TASK TO CARRY OUT
Return the text lines of every entry below without a single change, and leave the pictures out of your answer.

┌─ SOURCE DATA

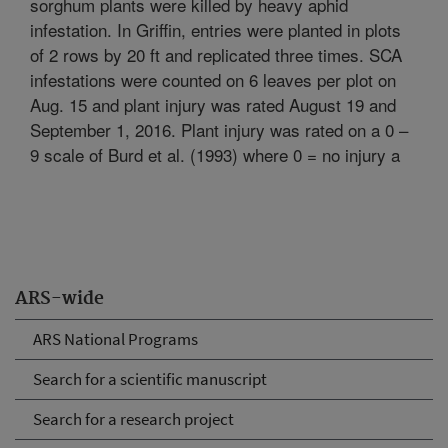
sorghum plants were killed by heavy aphid
infestation. In Griffin, entries were planted in plots
of 2 rows by 20 ft and replicated three times. SCA
infestations were counted on 6 leaves per plot on
Aug. 15 and plant injury was rated August 19 and
September 1, 2016. Plant injury was rated on a 0 –
9 scale of Burd et al. (1993) where 0 = no injury a
ARS-wide
ARS National Programs
Search for a scientific manuscript
Search for a research project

└─

TASK ANSWER
sorghum plants were killed by heavy aphid
infestation. In Griffin, entries were planted in plots
of 2 rows by 20 ft and replicated three times. SCA
infestations were counted on 6 leaves per plot on
Aug. 15 and plant injury was rated August 19 and
September 1, 2016. Plant injury was rated on a 0 –
9 scale of Burd et al. (1993) where 0 = no injury a
ARS-wide
ARS National Programs
Search for a scientific manuscript
Search for a research project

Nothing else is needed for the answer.